Bill Clark: Do you realize what you've done? You are asking for the largest bailout in the history of this country. We are talking about nationalization. Socialism. I've fought against this my entire life!
Bretton James: And if we don't get it, Bill, then there is no history anymore. The music stops. The ballgame is over. Julie?
Julie Steinhardt: 1929...It's worse now because it goes faster. Money markets worldwide dry up before the end of the week. ATMs stop spitting out cash. Banks close. It'll be the end of the world, Bill.
--Wall Street: Money Never Sleeps
Last week President Trump ordered a review of rules and regs governing financial markets to ensure alignment with several 'core principles,' including empowering Americans to make independent financial decisions and informed choices, and preventing tax-payer funded bailouts.

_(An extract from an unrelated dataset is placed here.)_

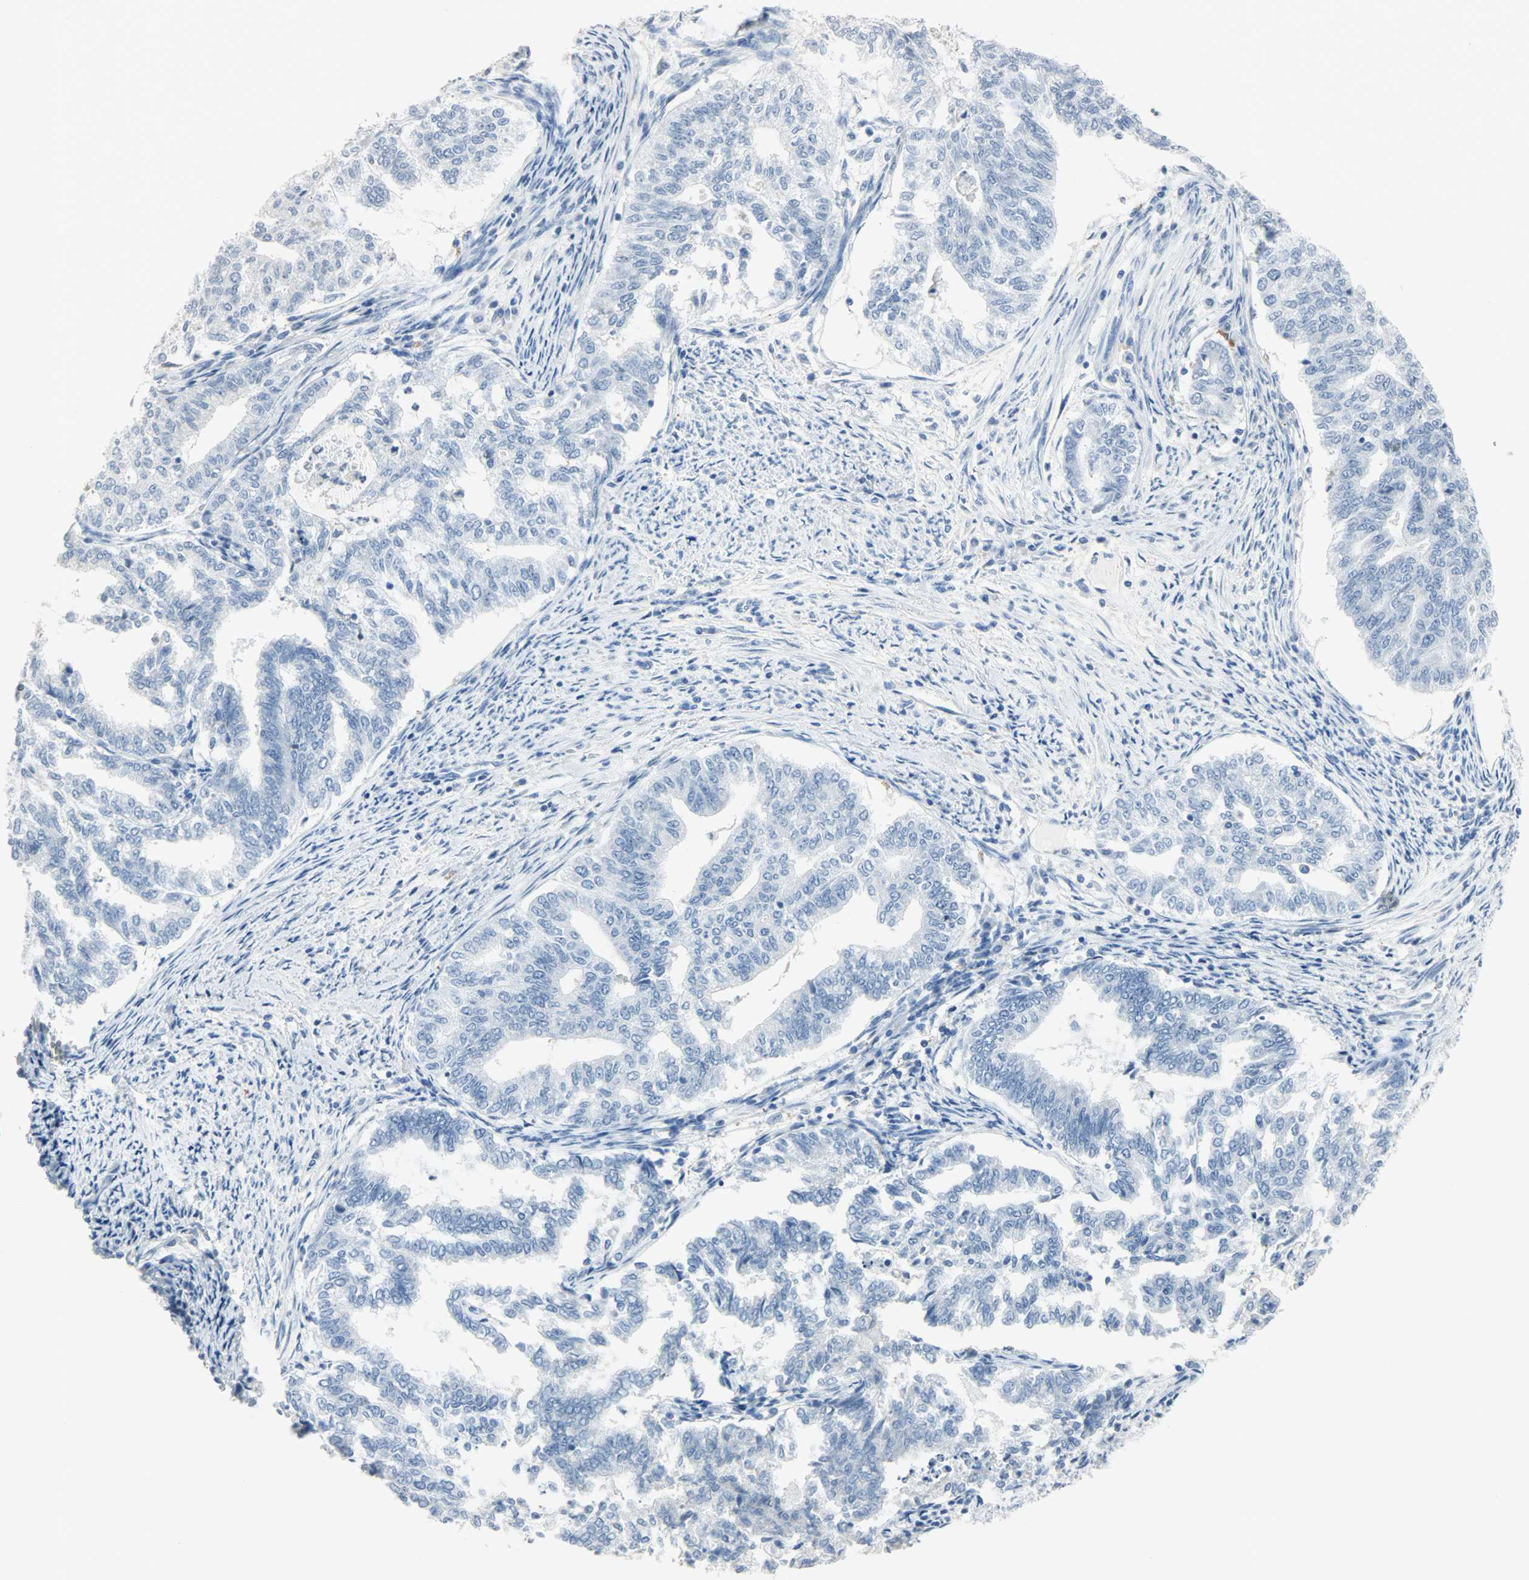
{"staining": {"intensity": "negative", "quantity": "none", "location": "none"}, "tissue": "endometrial cancer", "cell_type": "Tumor cells", "image_type": "cancer", "snomed": [{"axis": "morphology", "description": "Adenocarcinoma, NOS"}, {"axis": "topography", "description": "Endometrium"}], "caption": "A photomicrograph of endometrial adenocarcinoma stained for a protein demonstrates no brown staining in tumor cells. Brightfield microscopy of IHC stained with DAB (3,3'-diaminobenzidine) (brown) and hematoxylin (blue), captured at high magnification.", "gene": "PTPN6", "patient": {"sex": "female", "age": 79}}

Many are viewing this executive order as a referendum on the validity of the Dodd Frank Act signed into law during President Obama's first term. It is easy to understand why.
One only needs to start paging thru the legislation to get a sense of its bureaucratic heft. At over 2300 pages, DF is a marvel of central planning unmatched by any piece of legislature in recent memory save for Obamacare (which lawmakers have still yet to read in order to find out what's in it).

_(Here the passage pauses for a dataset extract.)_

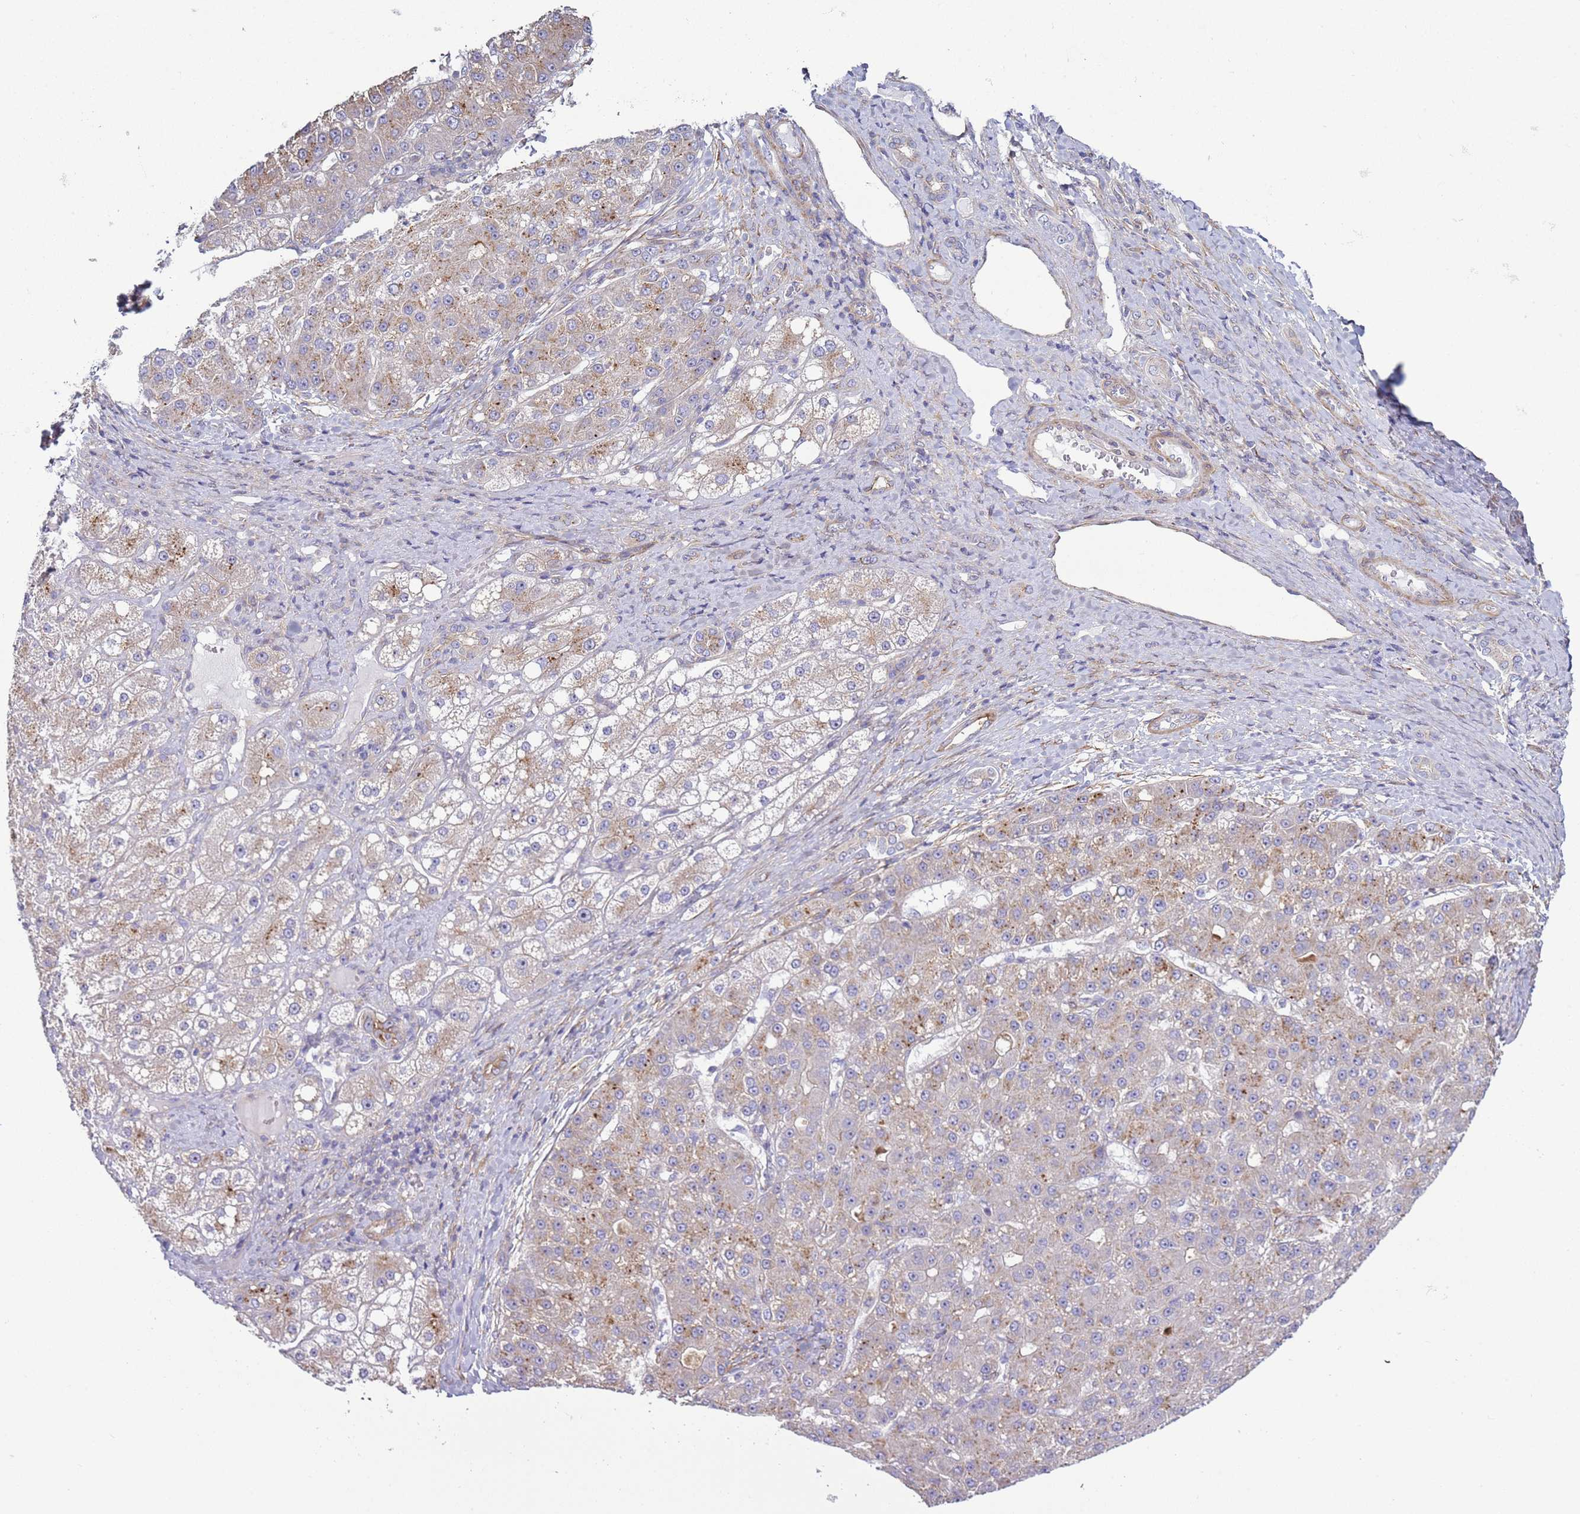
{"staining": {"intensity": "weak", "quantity": ">75%", "location": "cytoplasmic/membranous"}, "tissue": "liver cancer", "cell_type": "Tumor cells", "image_type": "cancer", "snomed": [{"axis": "morphology", "description": "Carcinoma, Hepatocellular, NOS"}, {"axis": "topography", "description": "Liver"}], "caption": "The micrograph demonstrates immunohistochemical staining of hepatocellular carcinoma (liver). There is weak cytoplasmic/membranous expression is identified in approximately >75% of tumor cells.", "gene": "HEATR1", "patient": {"sex": "male", "age": 67}}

A popular defense of DF is that it has served to reduce risk by exerting more control over the banks to keep those institutions from blowing up the financial as they almost did in 2008. However, DF does little to address the root causes of the credit crisis. In fact, it can be argued that the legislation has elevated the risk of future meltdowns by adding to the moral hazard that runs rife in the system.
Any actions from this order that hand control back to the markets will be welcome.